“There’s no such thing. Let me do it now: you’ve proved your powers.”
“No,” said Lal; “no.” His eye rested on a copy of the local paper; in a trice he had it folded firmly with sharp edges, and was bending it into a convenient receptacle for the débris, which he emptied into the fire. Then he dusted the furniture with his handkerchief and put everything back in place, twitching the ragged hearth-rug straight to the eighth of an inch and arranging all the chairs in pairs exactly.
“But it should have been scrubbed,” he wound up, with a sigh of regret.
“I won’t have it; Mrs. Searle wouldn’t know her own room. Do you know, I never thought a man could have so—could be—”
“Could have so much sense,” Lal finished, quaintly.
“Well, I didn’t.
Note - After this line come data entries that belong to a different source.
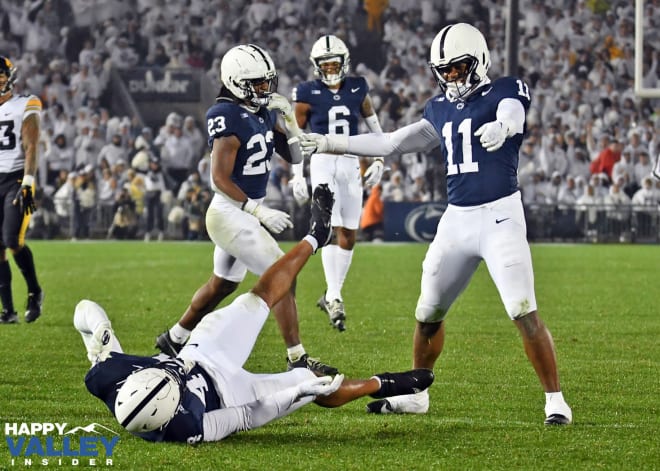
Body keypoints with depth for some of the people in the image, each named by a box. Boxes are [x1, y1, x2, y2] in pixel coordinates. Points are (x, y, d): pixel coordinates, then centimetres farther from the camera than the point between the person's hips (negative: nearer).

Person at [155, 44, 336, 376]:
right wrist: (259, 212, -23)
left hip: (246, 213, 10)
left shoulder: (264, 112, 5)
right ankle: (297, 360, -5)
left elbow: (295, 157, 11)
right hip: (231, 214, -10)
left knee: (223, 284, 23)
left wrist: (289, 122, -5)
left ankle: (174, 339, 40)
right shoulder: (229, 119, -21)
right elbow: (220, 179, -21)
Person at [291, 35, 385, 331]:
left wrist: (379, 161, 10)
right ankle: (334, 297, -19)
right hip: (322, 163, -4)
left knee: (349, 235, 5)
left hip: (351, 165, 4)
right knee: (332, 230, -16)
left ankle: (332, 295, 16)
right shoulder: (308, 94, -2)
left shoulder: (357, 90, 5)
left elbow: (373, 124, 16)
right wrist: (297, 176, 0)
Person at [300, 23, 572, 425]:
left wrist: (501, 127, -54)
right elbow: (392, 143, 22)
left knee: (525, 313, -14)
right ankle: (416, 394, 30)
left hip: (500, 216, -7)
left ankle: (555, 400, -6)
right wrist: (332, 144, 22)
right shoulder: (441, 109, 14)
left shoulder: (506, 92, -5)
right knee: (428, 313, 13)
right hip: (456, 221, 7)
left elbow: (511, 116, -29)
Where did you learn how to do it?” said Dolly, laughing.
“Miss Fane, I have a pair of eyes, and our rooms at home are swept sometimes.”
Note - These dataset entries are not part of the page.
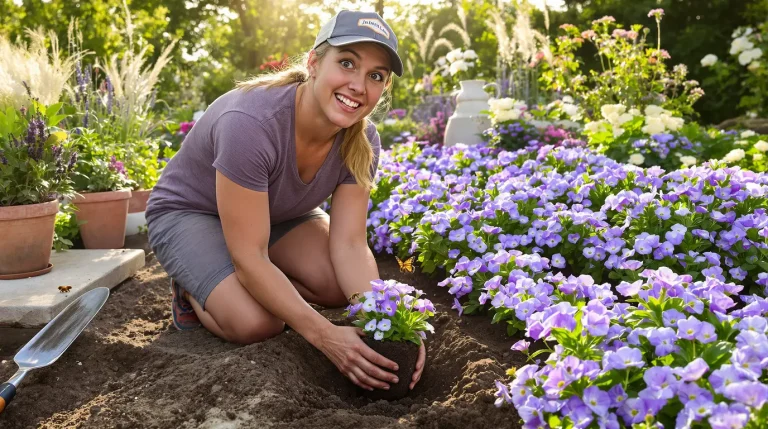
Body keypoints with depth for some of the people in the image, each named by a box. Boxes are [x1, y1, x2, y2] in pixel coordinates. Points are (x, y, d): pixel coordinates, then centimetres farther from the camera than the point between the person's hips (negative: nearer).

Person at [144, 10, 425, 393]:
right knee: (257, 323, -27)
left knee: (345, 286, -19)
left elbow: (349, 245, -22)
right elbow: (249, 258, -36)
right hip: (189, 213, -5)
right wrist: (325, 336, -42)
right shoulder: (251, 123, -39)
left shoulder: (361, 141, -20)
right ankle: (191, 288, 5)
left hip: (278, 214, 5)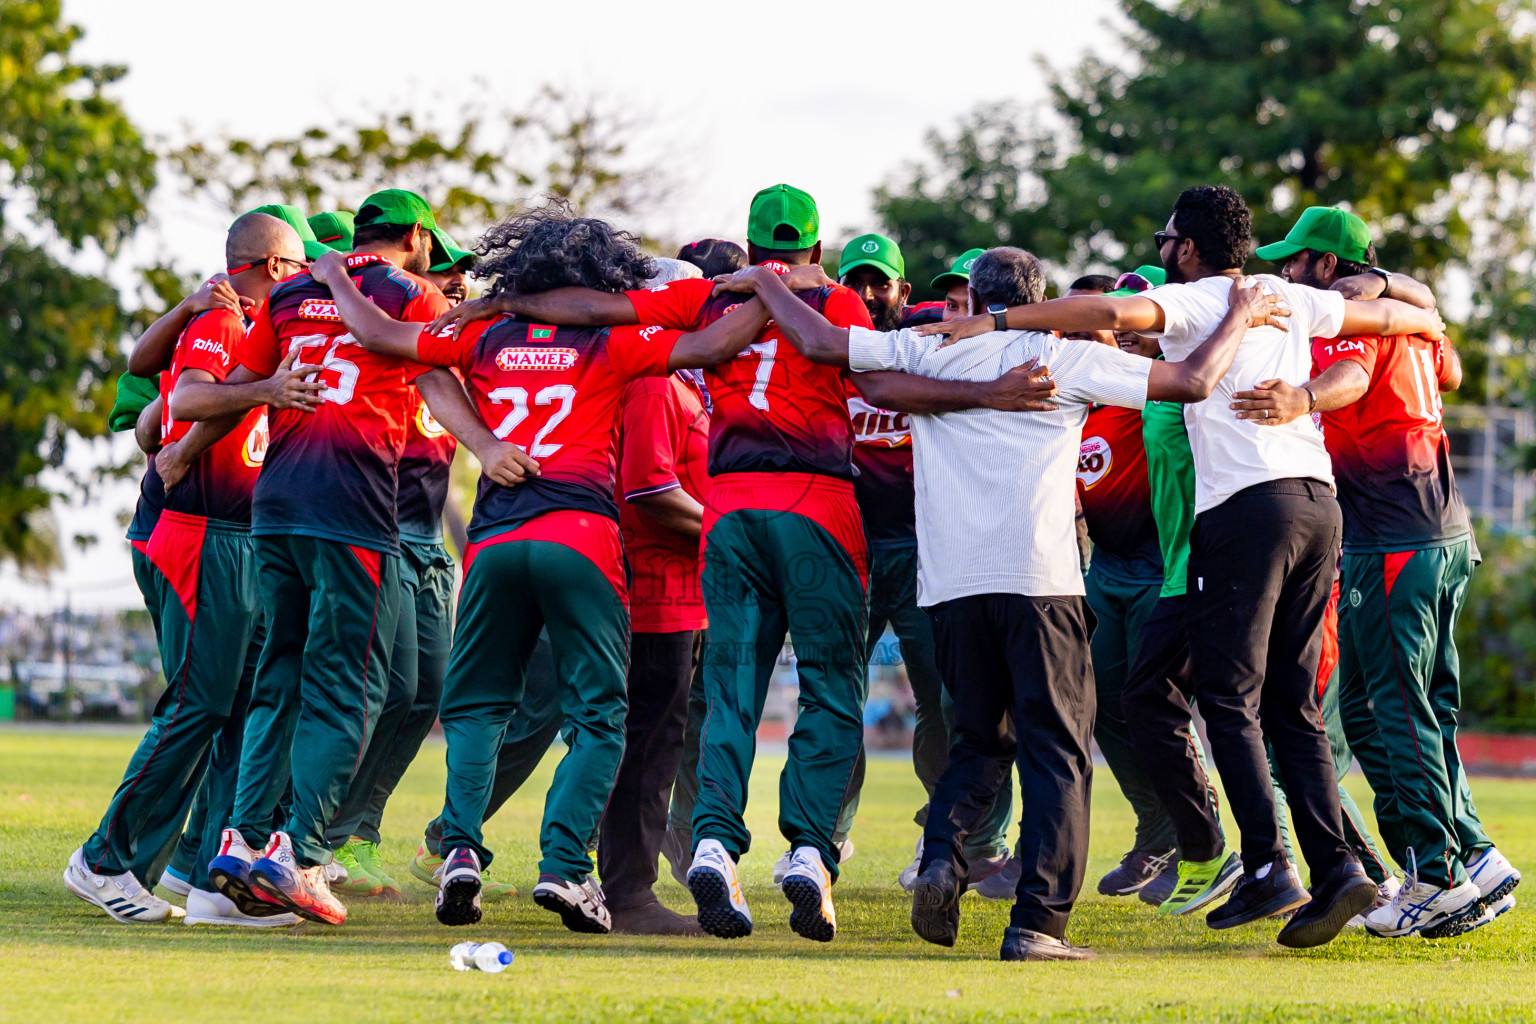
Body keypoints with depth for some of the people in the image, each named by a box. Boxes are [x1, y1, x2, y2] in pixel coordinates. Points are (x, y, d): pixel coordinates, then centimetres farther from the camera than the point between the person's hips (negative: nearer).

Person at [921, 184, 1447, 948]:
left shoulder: (1191, 301, 0)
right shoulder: (1287, 299, 18)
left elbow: (1112, 313, -19)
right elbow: (1378, 315, 33)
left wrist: (998, 322, -15)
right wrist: (1428, 321, 55)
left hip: (1245, 505, -7)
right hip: (1318, 500, 7)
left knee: (1230, 699, -2)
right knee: (1293, 706, 10)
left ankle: (1267, 868, -11)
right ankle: (1336, 869, 0)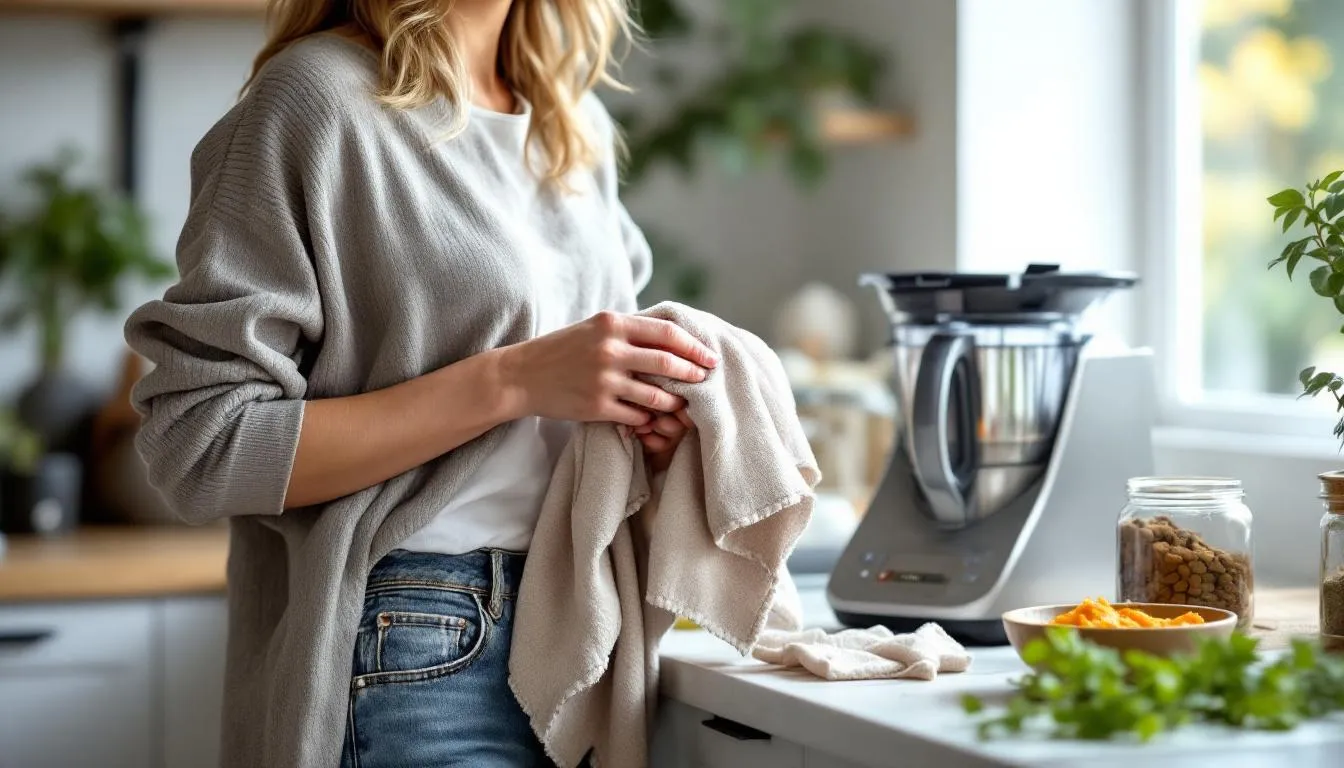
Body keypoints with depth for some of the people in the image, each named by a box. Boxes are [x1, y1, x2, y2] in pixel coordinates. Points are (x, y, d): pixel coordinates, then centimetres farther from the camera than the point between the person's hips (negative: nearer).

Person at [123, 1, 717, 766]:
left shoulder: (581, 126, 11)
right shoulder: (318, 94, -12)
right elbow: (199, 449, -17)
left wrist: (653, 417, -2)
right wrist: (509, 380, -22)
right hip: (413, 659, -7)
“Ah, but you’ve the hands, too.”
“I know it,” Lal said, displaying them with disgust. Dolly looked, with a wise little nod, and went into the scullery; she brought back a fresh towel, a piece of yellow soap, and a tin basin full of clean hot water.
“That is good,” Lal said, plunging in his hands with an air of relief. Dolly was looking at her own. “I think I’ll wash, too,” she said; and without more ado stripped back her cuffs and slipped her fingers in beside Lal’s. The sunlight sparkled in the water and flashed in silver circles, following the curve of the white metal. Dolly chased the piece of soap all round the basin, and Lal captured it and gave it to her; her wrist was soft to the touch as a baby’s. Lal was warmly alive to the charm of the moment, and would have prolonged it; not so Dolly. She withdrew her hands with the same indifference as though Bernard had been her partner. They were obliged to share the same towel; there were but two in Mrs. Searle’s establishment.